Predicting the New York Mets' Breakout Players of 2013
What exactly is a breakout player? Well, according to MLB.com's GIBBY Awards (a set of honors and accolades handed out after the season to the best of a number of categories), a breakout player involves such a player having a season like he's never had before. After a breakout season, the player is considered a "heavyweight" and to be in the "top echelon" of his peers.
In 2012, we saw some incredible breakout campaigns across the MLB. Chase Headley in San Diego finally put it all together and had himself an MVP-caliber season, leading the league in RBI. The Nationals' shortstop Ian Desmond smacked 25 home runs and stole 21 bases, all while hitting .292. Even the New York Mets' very own R.A. Dickey was considered a breakout pitcher in 2012, at the ripe age of 38, as he went on to claim the league's Cy Young Award.

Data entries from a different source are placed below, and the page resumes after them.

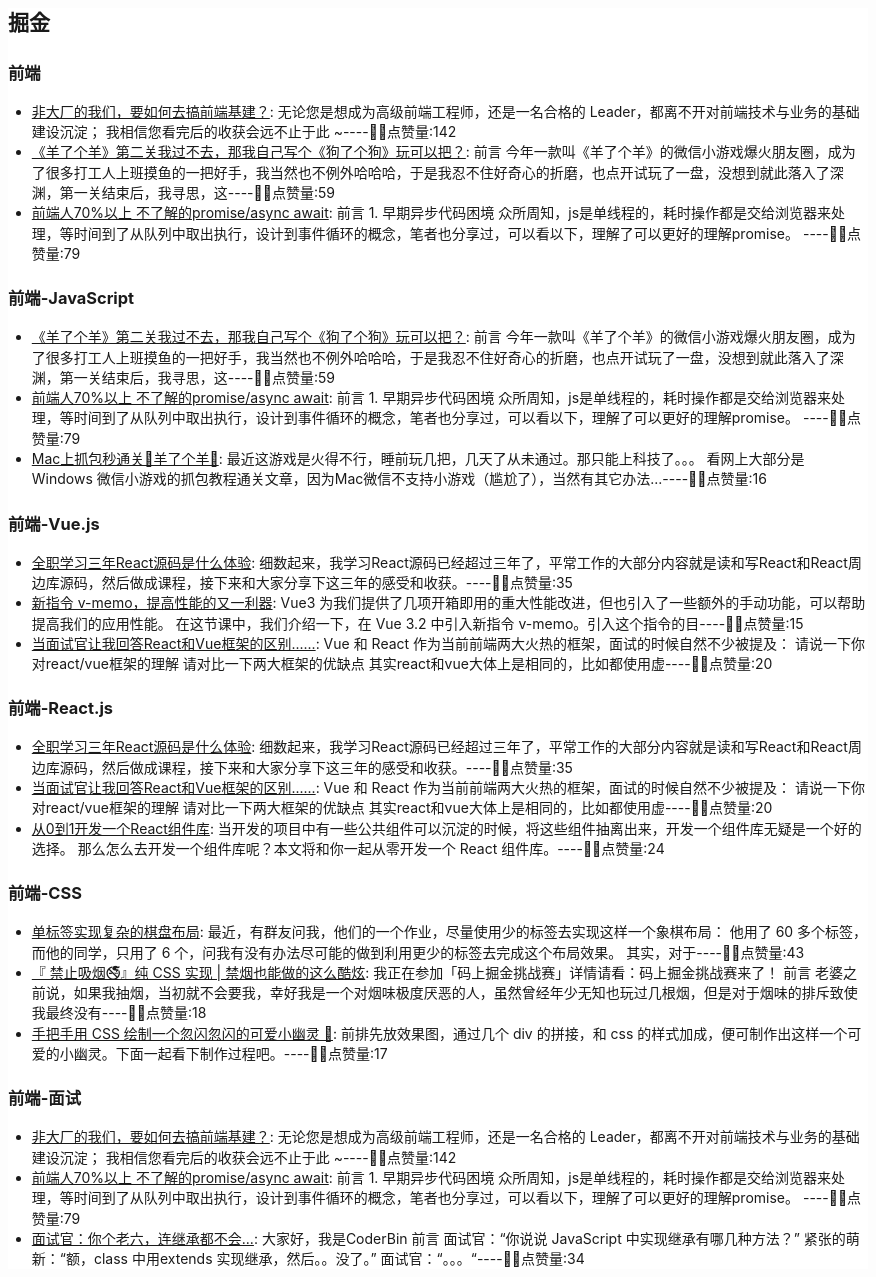 
## 掘金 
### 前端 
- [非大厂的我们，要如何去搞前端基建？](https://juejin.cn/post/7144881028661723167): 无论您是想成为高级前端工程师，还是一名合格的 Leader，都离不开对前端技术与业务的基础建设沉淀； 我相信您看完后的收获会远不止于此 ~----👍🏻点赞量:142 
- [《羊了个羊》第二关我过不去，那我自己写个《狗了个狗》玩可以把？](https://juejin.cn/post/7144992171735646244): 前言 今年一款叫《羊了个羊》的微信小游戏爆火朋友圈，成为了很多打工人上班摸鱼的一把好手，我当然也不例外哈哈哈，于是我忍不住好奇心的折磨，也点开试玩了一盘，没想到就此落入了深渊，第一关结束后，我寻思，这----👍🏻点赞量:59 
- [前端人70%以上 不了解的promise/async await](https://juejin.cn/post/7144308012952322084): 前言 1. 早期异步代码困境 众所周知，js是单线程的，耗时操作都是交给浏览器来处理，等时间到了从队列中取出执行，设计到事件循环的概念，笔者也分享过，可以看以下，理解了可以更好的理解promise。 ----👍🏻点赞量:79 

### 前端-JavaScript 
- [《羊了个羊》第二关我过不去，那我自己写个《狗了个狗》玩可以把？](https://juejin.cn/post/7144992171735646244): 前言 今年一款叫《羊了个羊》的微信小游戏爆火朋友圈，成为了很多打工人上班摸鱼的一把好手，我当然也不例外哈哈哈，于是我忍不住好奇心的折磨，也点开试玩了一盘，没想到就此落入了深渊，第一关结束后，我寻思，这----👍🏻点赞量:59 
- [前端人70%以上 不了解的promise/async await](https://juejin.cn/post/7144308012952322084): 前言 1. 早期异步代码困境 众所周知，js是单线程的，耗时操作都是交给浏览器来处理，等时间到了从队列中取出执行，设计到事件循环的概念，笔者也分享过，可以看以下，理解了可以更好的理解promise。 ----👍🏻点赞量:79 
- [Mac上抓包秒通关🐑羊了个羊🐑](https://juejin.cn/post/7145058675051200542): 最近这游戏是火得不行，睡前玩几把，几天了从未通过。那只能上科技了。。。 看网上大部分是 Windows 微信小游戏的抓包教程通关文章，因为Mac微信不支持小游戏（尴尬了），当然有其它办法...----👍🏻点赞量:16 

### 前端-Vue.js 
- [全职学习三年React源码是什么体验](https://juejin.cn/post/7144582013482172452): 细数起来，我学习React源码已经超过三年了，平常工作的大部分内容就是读和写React和React周边库源码，然后做成课程，接下来和大家分享下这三年的感受和收获。----👍🏻点赞量:35 
- [新指令 v-memo，提高性能的又一利器](https://juejin.cn/post/7144884293423071268): Vue3 为我们提供了几项开箱即用的重大性能改进，但也引入了一些额外的手动功能，可以帮助提高我们的应用性能。 在这节课中，我们介绍一下，在 Vue 3.2 中引入新指令 v-memo。引入这个指令的目----👍🏻点赞量:15 
- [当面试官让我回答React和Vue框架的区别......](https://juejin.cn/post/7144648542472044558): Vue 和 React 作为当前前端两大火热的框架，面试的时候自然不少被提及： 请说一下你对react/vue框架的理解 请对比一下两大框架的优缺点 其实react和vue大体上是相同的，比如都使用虚----👍🏻点赞量:20 

### 前端-React.js 
- [全职学习三年React源码是什么体验](https://juejin.cn/post/7144582013482172452): 细数起来，我学习React源码已经超过三年了，平常工作的大部分内容就是读和写React和React周边库源码，然后做成课程，接下来和大家分享下这三年的感受和收获。----👍🏻点赞量:35 
- [当面试官让我回答React和Vue框架的区别......](https://juejin.cn/post/7144648542472044558): Vue 和 React 作为当前前端两大火热的框架，面试的时候自然不少被提及： 请说一下你对react/vue框架的理解 请对比一下两大框架的优缺点 其实react和vue大体上是相同的，比如都使用虚----👍🏻点赞量:20 
- [从0到1开发一个React组件库](https://juejin.cn/post/7144365208646418462): 当开发的项目中有一些公共组件可以沉淀的时候，将这些组件抽离出来，开发一个组件库无疑是一个好的选择。 那么怎么去开发一个组件库呢？本文将和你一起从零开发一个 React 组件库。----👍🏻点赞量:24 

### 前端-CSS 
- [单标签实现复杂的棋盘布局](https://juejin.cn/post/7145282619834368013): 最近，有群友问我，他们的一个作业，尽量使用少的标签去实现这样一个象棋布局： 他用了 60 多个标签，而他的同学，只用了 6 个，问我有没有办法尽可能的做到利用更少的标签去完成这个布局效果。 其实，对于----👍🏻点赞量:43 
- [『 禁止吸烟🚭』纯 CSS 实现 | 禁烟也能做的这么酷炫](https://juejin.cn/post/7144602974759682084): 我正在参加「码上掘金挑战赛」详情请看：码上掘金挑战赛来了！ 前言 老婆之前说，如果我抽烟，当初就不会要我，幸好我是一个对烟味极度厌恶的人，虽然曾经年少无知也玩过几根烟，但是对于烟味的排斥致使我最终没有----👍🏻点赞量:18 
- [手把手用 CSS 绘制一个忽闪忽闪的可爱小幽灵 👻](https://juejin.cn/post/7145237689233571848): 前排先放效果图，通过几个 div 的拼接，和 css 的样式加成，便可制作出这样一个可爱的小幽灵。下面一起看下制作过程吧。----👍🏻点赞量:17 

### 前端-面试 
- [非大厂的我们，要如何去搞前端基建？](https://juejin.cn/post/7144881028661723167): 无论您是想成为高级前端工程师，还是一名合格的 Leader，都离不开对前端技术与业务的基础建设沉淀； 我相信您看完后的收获会远不止于此 ~----👍🏻点赞量:142 
- [前端人70%以上 不了解的promise/async await](https://juejin.cn/post/7144308012952322084): 前言 1. 早期异步代码困境 众所周知，js是单线程的，耗时操作都是交给浏览器来处理，等时间到了从队列中取出执行，设计到事件循环的概念，笔者也分享过，可以看以下，理解了可以更好的理解promise。 ----👍🏻点赞量:79 
- [面试官：你个老六，连继承都不会...](https://juejin.cn/post/7144903568649093156): 大家好，我是CoderBin 前言 面试官：“你说说 JavaScript 中实现继承有哪几种方法？” 紧张的萌新：“额，class 中用extends 实现继承，然后。。没了。” 面试官：“。。。“----👍🏻点赞量:34 
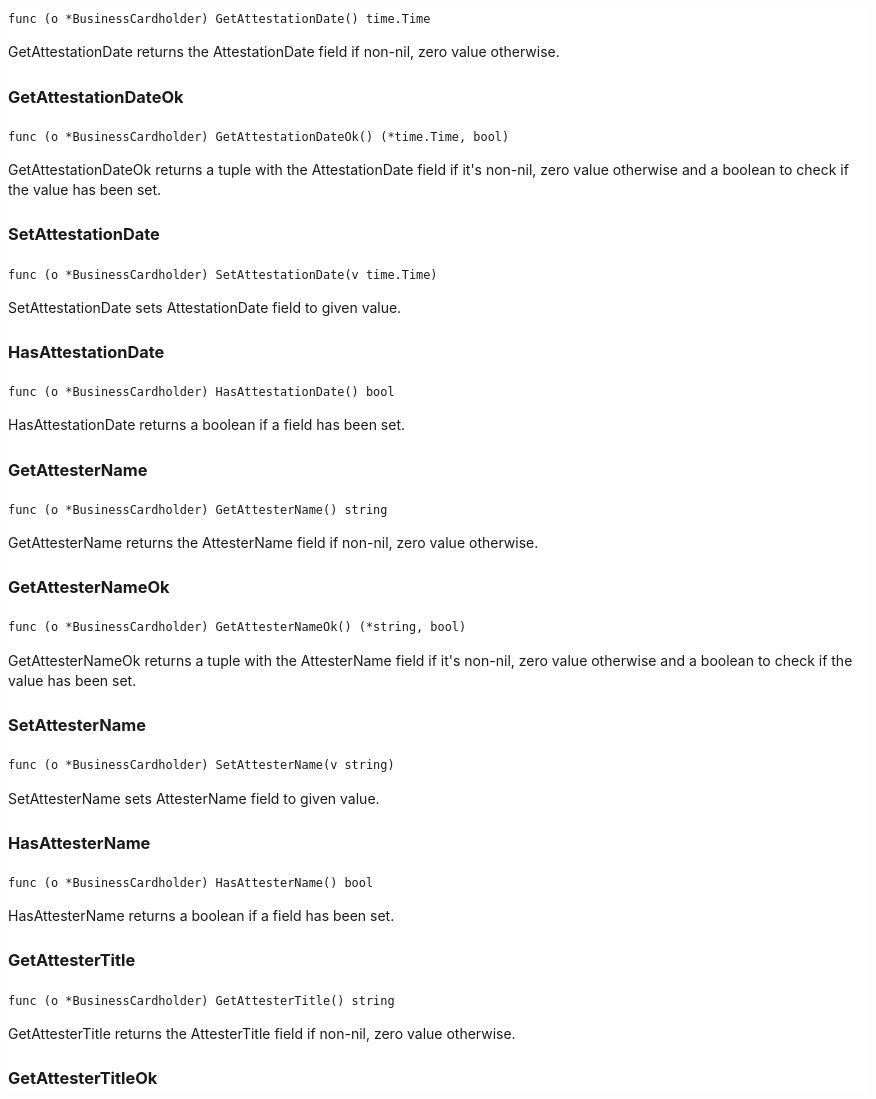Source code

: `func (o *BusinessCardholder) GetAttestationDate() time.Time`

GetAttestationDate returns the AttestationDate field if non-nil, zero value otherwise.

### GetAttestationDateOk

`func (o *BusinessCardholder) GetAttestationDateOk() (*time.Time, bool)`

GetAttestationDateOk returns a tuple with the AttestationDate field if it's non-nil, zero value otherwise
and a boolean to check if the value has been set.

### SetAttestationDate

`func (o *BusinessCardholder) SetAttestationDate(v time.Time)`

SetAttestationDate sets AttestationDate field to given value.

### HasAttestationDate

`func (o *BusinessCardholder) HasAttestationDate() bool`

HasAttestationDate returns a boolean if a field has been set.

### GetAttesterName

`func (o *BusinessCardholder) GetAttesterName() string`

GetAttesterName returns the AttesterName field if non-nil, zero value otherwise.

### GetAttesterNameOk

`func (o *BusinessCardholder) GetAttesterNameOk() (*string, bool)`

GetAttesterNameOk returns a tuple with the AttesterName field if it's non-nil, zero value otherwise
and a boolean to check if the value has been set.

### SetAttesterName

`func (o *BusinessCardholder) SetAttesterName(v string)`

SetAttesterName sets AttesterName field to given value.

### HasAttesterName

`func (o *BusinessCardholder) HasAttesterName() bool`

HasAttesterName returns a boolean if a field has been set.

### GetAttesterTitle

`func (o *BusinessCardholder) GetAttesterTitle() string`

GetAttesterTitle returns the AttesterTitle field if non-nil, zero value otherwise.

### GetAttesterTitleOk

Heading into the 2013 season, there are some questions surrounding the overall talent on the Mets' squad. But there are a certainly a handful of players that are flying under the radar, or have yet to put together the type of season that can truly make in impact on a team. Here's a look at some potential breakout players for the 2013 Mets.
Ike Davis was drafted by the Mets in the first round (18th overall) in 2008. Just two years later, he made his mark on CitiField. Davis came up with the Mets in April 2010 as a 23-year-old, and immediately gave Mets fans a glimpse of what could be in-store over the next decade or so. There were even some early comparisons to Keith Hernandez—certainly a high praise for the young left-handed first baseman, a la "Mex".
And while Davis enjoyed success in his rookie season, mashing 19 homers along the way (he also finished seventh in the league's Rookie of the Year voting), it wasn't a complete breakout season. He managed a mediocre .264 batting average and a decent .351 OBP. 2011 was not as kind to the youngster. In May, a freak collision with teammate David Wright resulted in a high ankle injury, that would cost Davis the rest of the season—he played just 36 games that season.
Davis had a rough start in 2012, coming off of that injury. While also trying to shake a case of Valley Fever, Davis was hitting just over .200 by the end of June, with an ugly .278 on-base percentage. But he turned things around in the second half, blasting 12 of his 20 long balls after the All-Star break. His overall numbers in 2012 were decent, but not great. But if he can carry the momentum from the second half into 2013, we could finally be looking at Davis' breakout season.
Matt Harvey is just one of a number of youngsters making their way through the Mets' farm system. And, in 2012, Harvey made his Major League debut and was certainly impressive.
The 23-year-old was drafted seventh overall in 2010 by the Mets, and stormed through the minor leagues, striking out 268 batters in just 46 appearances (all starts).
After showing he had nothing left to prove in the minors, the Mets promoted the right-hander in July, and all he did was strike out 11 Diamondbacks in his debut. He finished the 2012 season with 70 strikeouts and a 2.73 ERA in 10 starts—very respectable numbers for the rookie.
He won't be eligible for the Rookie of the Year award in 2013, having pitched more than 50 innings last season. But he is almost guaranteed a spot in the starting rotation coming out of Spring Training, and with the Major League experience he gathered in 2012, he should be able to put all of the pieces together rather quickly in 2013, allowing him to have what could be a superb season.
Ever since Daniel Murphy debuted with the Mets in 2008, hitting .313 in just over 130 at-bats, Mets fans have been anxiously waiting for the Jacksonville-native to have a true breakout season. But, four seasons later, that has yet to happen. Injuries and a shortage of defensive positions have hindered Murphy's career.
After his eye-opening debut season, Murphy impressed even more in 2009 when he smashed 12 home runs in his first full season. But he missed the entire 2010 season due to two separate injuries to his right MCL. He returned in 2011, but did not show the same power he had demonstrated in '09, hitting just six home runs in 391 at-bats. He did manage a .320 batting average, however. His offensive production was similar in 2012.
The trouble the Mets were having was finding a place to put him in the field. In '08, he was the team's primary left fielder. But at times, he looked absolutely lost out there. So halfway through the '09 season, they placed him at first base, but that was hardly a solution. Finally, they plugged him in at second base, where he was a regular in 2012.
Now that he is completely healthy, and has a regular position, the hope is that Murphy will turn around and have a breakout season in 2013. A 20-home run season is not beyond the realm of possibilities with the 28-year-old, and as he projects to hit second in the batting order, he should be well-protected with David Wright and Ike Davis batting behind him.